I’m sure one of my commenters is smarter than me and can explain why either my premises or logic is incorrect, but at least to me this looks like an anomaly. And even if we can ultimately find some auxiliary hypothesis that explains why of course we’d predict a rise in sports viewership if we only considered that [your brilliant ex post explanation goes here],**** let’s keep in mind that this is all ex post, and adjust down our confidence about making social scientific predictive inferences accordingly.

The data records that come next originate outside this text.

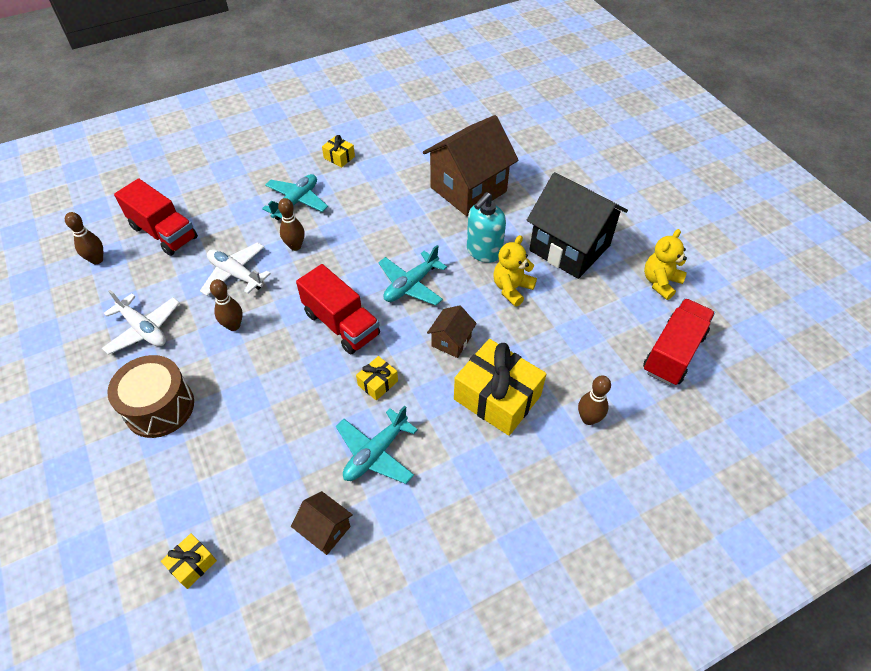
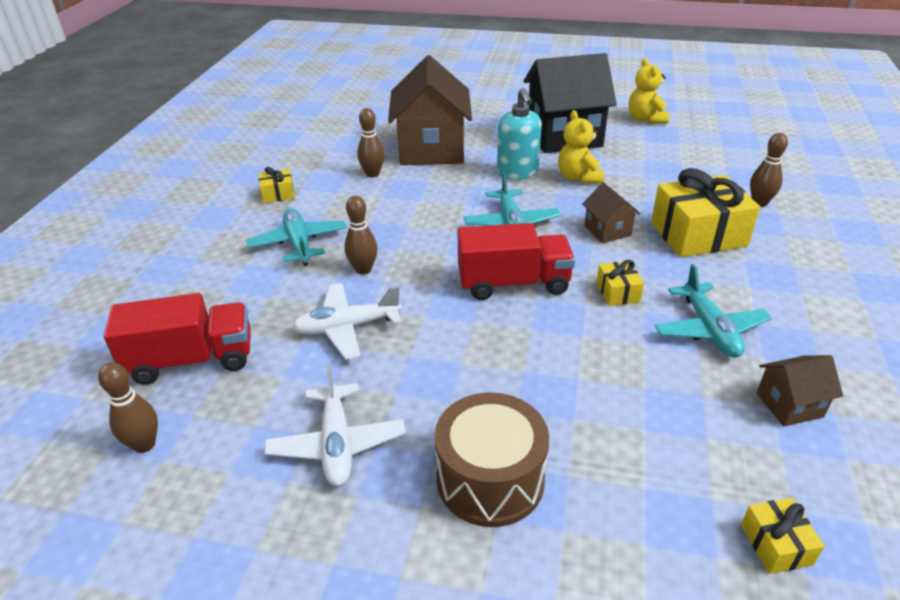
camera: 50 degrees left, 15 degrees down
(144, 329) = (337, 444): white plane -> white plane turned 90 degrees clockwise
(233, 325) = (426, 360): brown bowling pin -> brown bowling pin (372, 174)
(673, 353) = (722, 143): red truck -> none

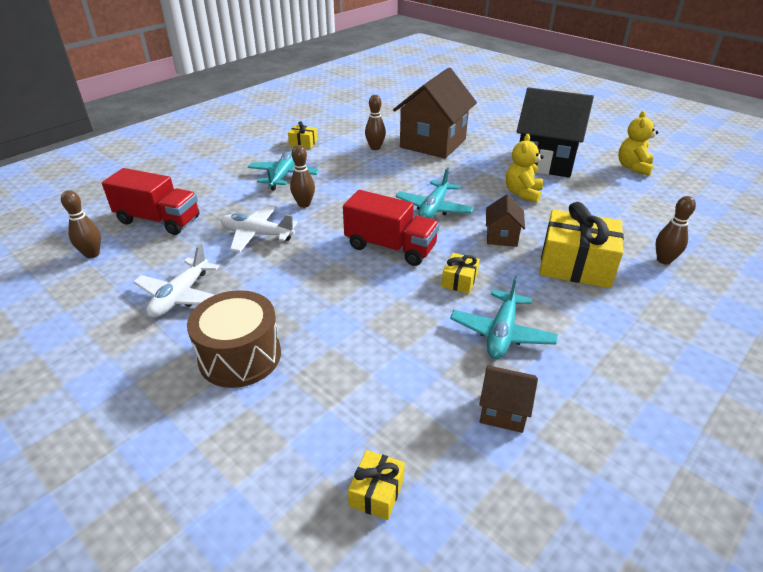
camera: 30 degrees right, 0 degrees up
(517, 173) = (478, 176): turquoise soap dispenser -> none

A theory like decline in total cost of widget B will lead to substitution of widget B for widget A is a pretty good theory and if its predictions don’t hold in the face of something like bigger linebackers or more exciting editing for instant replay, then you have to wonder how much any theory can get us.
*If we’re a bit more creative we could also infer that the market information regime for audience ratings will see a lot of contentious changes.
**It is interesting that the tv networks aggressively promote Twitter in order to promote live viewing of scripted content and news, but at this point the idea that networks will hashtag their way to a higher “C3” ratings is pretty niche/speculative.
*** The closest parallel I can think of is that it’s the easy-going mainline Protestant churches that have seen especially steep declines in attendance/membership and the more personally demanding churches that are relatively strong. I may have to rethink this point though after I fully digest the new Hout & Fischer.
**** Your ex post explanation better speak to the (extensive) marginal fan and not just the intensity of hardcore fans, since my understanding is total number of football viewers is up, and so the explanation can’t be anything like the growth in fantasy leagues leads hardcore fans to watch 20 hours a week instead of 3 hours a week.